NÖ Gemeinde: Wie kann man diese Komponente unterstützen, und welche Rolle spielen die Gemeinden als Schul- und Kindergartenerhalter?

Mazal: "Die Gemeinden übernehmen nicht nur die Organisation, Verwaltung und Finanzierung der Bildungs- und Betreuungseinrichtungen. Die Bürgermeisterinnen und Bürgermeister haben vor Ort auch ein großes Potenzial, Familienfreundlichkeit in den lokalen und regionalen Betrieben zu unterstützen. Das erhöht nicht nur das Image der Politiker vor Ort, es bringt auch eine Wohlfühlmöglichkeit für Familien und Arbeitnehmer. Über die Familie und Beruf Management GmbH werden bereits Unternehmen ausgezeichnet, die besonders familienfreundliche Bedingungen und Anreize für ihre Arbeitnehmer schaffen. Das sollte verstärkt und ausgebaut werden. Und da spielen die Bürgermeister eine wichtige vermittelnde und unterstützende Rolle. Zahlreiche Studien belegen, dass man sich nicht nur um die Sachgüter, sondern eben auch um die Menschen kümmern muss. Die positiven Effekte liegen auf der Hand: wir sehen in familienfreundlichen Betrieben 26% mehr Bewerber, 17% höhere Produktivität, 13% weniger Fehlzeiten und 17% höhere Mitarbeiterbindung.

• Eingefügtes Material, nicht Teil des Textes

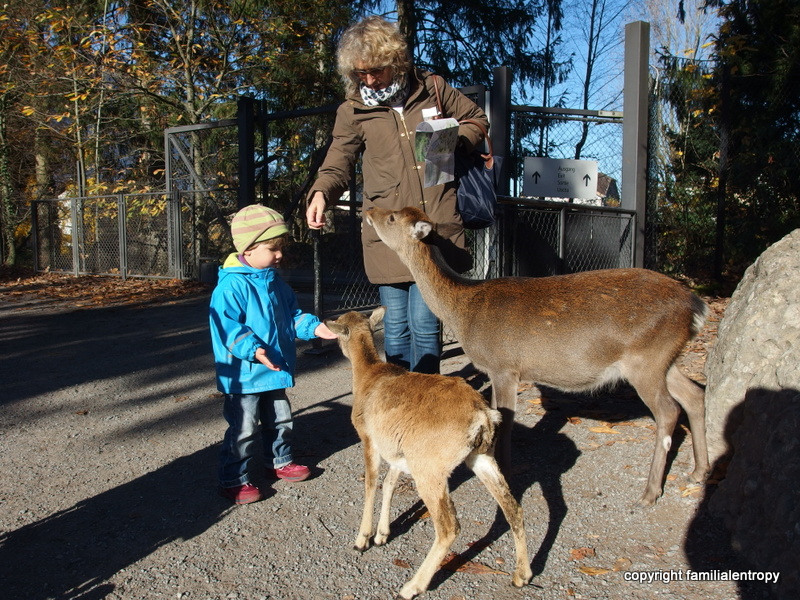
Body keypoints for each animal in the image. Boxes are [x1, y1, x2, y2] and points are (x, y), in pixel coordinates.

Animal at [326, 307, 533, 599]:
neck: (368, 376)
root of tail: (483, 417)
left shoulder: (369, 438)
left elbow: (371, 483)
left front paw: (362, 539)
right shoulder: (398, 450)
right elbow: (389, 483)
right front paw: (382, 534)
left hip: (430, 469)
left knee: (449, 526)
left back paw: (412, 586)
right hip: (482, 458)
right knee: (513, 508)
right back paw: (521, 576)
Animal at [364, 205, 711, 507]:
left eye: (392, 216)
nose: (369, 210)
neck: (463, 312)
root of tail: (696, 306)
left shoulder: (503, 366)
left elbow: (505, 421)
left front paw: (506, 473)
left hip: (645, 358)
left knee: (668, 410)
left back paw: (650, 493)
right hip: (665, 359)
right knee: (695, 394)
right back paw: (699, 471)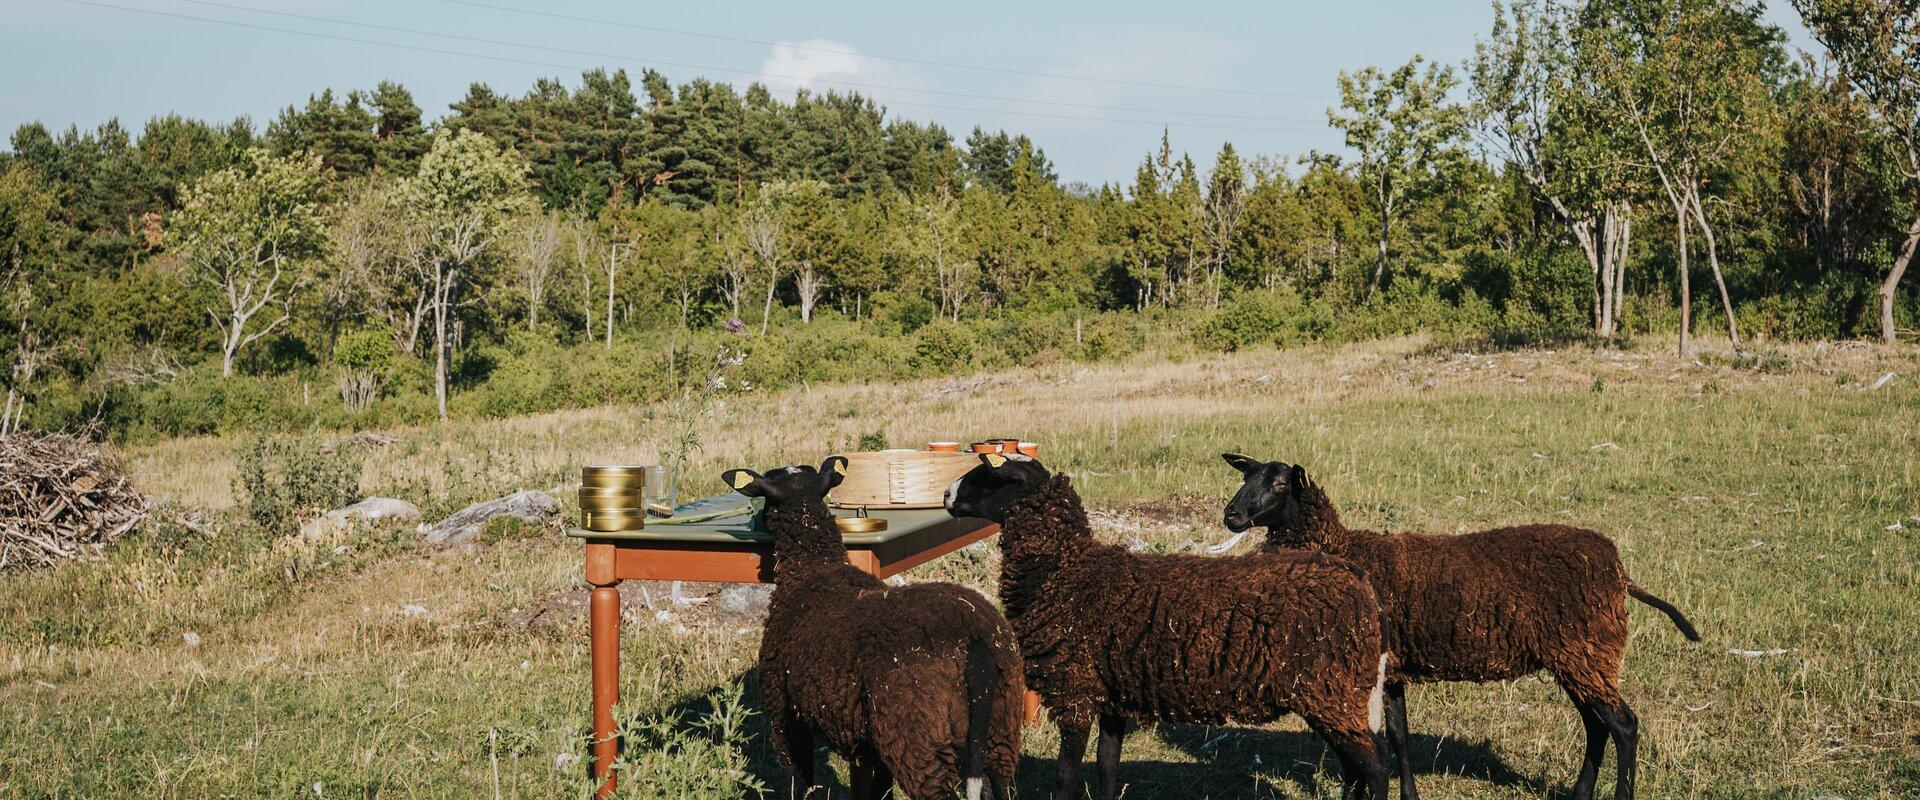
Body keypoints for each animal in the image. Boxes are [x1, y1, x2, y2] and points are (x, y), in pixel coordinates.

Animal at [721, 454, 1029, 798]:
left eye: (766, 489)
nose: (755, 523)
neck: (813, 570)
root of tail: (973, 641)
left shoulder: (785, 713)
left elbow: (801, 781)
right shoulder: (869, 740)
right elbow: (879, 788)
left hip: (917, 736)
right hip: (1000, 724)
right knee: (1000, 780)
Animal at [948, 452, 1390, 798]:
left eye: (991, 476)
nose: (947, 495)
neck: (1065, 570)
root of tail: (1355, 578)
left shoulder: (1075, 692)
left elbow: (1065, 779)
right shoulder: (1112, 696)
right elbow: (1107, 769)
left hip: (1331, 690)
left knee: (1376, 770)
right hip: (1335, 696)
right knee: (1357, 771)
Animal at [1221, 454, 1704, 798]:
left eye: (1279, 483)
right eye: (1247, 477)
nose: (1231, 515)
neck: (1342, 547)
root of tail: (1618, 570)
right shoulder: (1390, 669)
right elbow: (1399, 737)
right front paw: (1410, 795)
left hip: (1586, 648)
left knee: (1623, 726)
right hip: (1579, 656)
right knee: (1597, 726)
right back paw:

Was machen eigentlich die skandinavischen Länder in diesem Bereich besser als wir?

Die Betreuungssituation in Skandinavien ist vielfältiger. Das beginnt bei der Kleinst- und Kleinkindbetreuung und geht bis zur Betreuungsplattformen. Wenn ich beispielsweise mit meinem Kind einen OP-Termin im Krankenhaus habe, gleichzeitig aber Handwerker im Haus habe, kann ich bei einer Einrichtung anrufen, die mir jemanden vorbei schickt und bei mir zu Hause bleibt. Ein ähnliches Modell könnte man auch in Österreich andenken. Ich denke da beispielsweise auch an Langzeitarbeitslose."

NÖ Gemeinde: Sind neun Wochen Sommerferien – im Lichte der Betreuungsmöglichkeit der arbeitenden Eltern aber auch hinsichtlich der Vereinbarkeit von Beruf und Familie – nicht dringend zu überdenken?

Mazal: "Die Ferienregelung in Österreich ist natürlich zu diskutieren. Ich denke nicht, dass die Kinder darunter leiden. Ich erinnere mich selber gerne an die langen Sommerferien zurück. Aber die langen Sommerferien gehen auf die ursprüngliche Zeit der Ernte und darauf zurück, dass die Kinder bei der Ernte helfen mussten. Diese Phase ist heute natürlich längst überholt. Die Politik müsste hier eine Entscheidung treffen. Aber die Politik sucht – wie auch in vielen anderen Bereichen – zu lange den Konsens aller Beteiligten und gibt damit auch Unwilligen ein Vetorecht."

Das ist aber nicht gut, sondern bedeutet in Wahrheit Entscheidungsschwäche.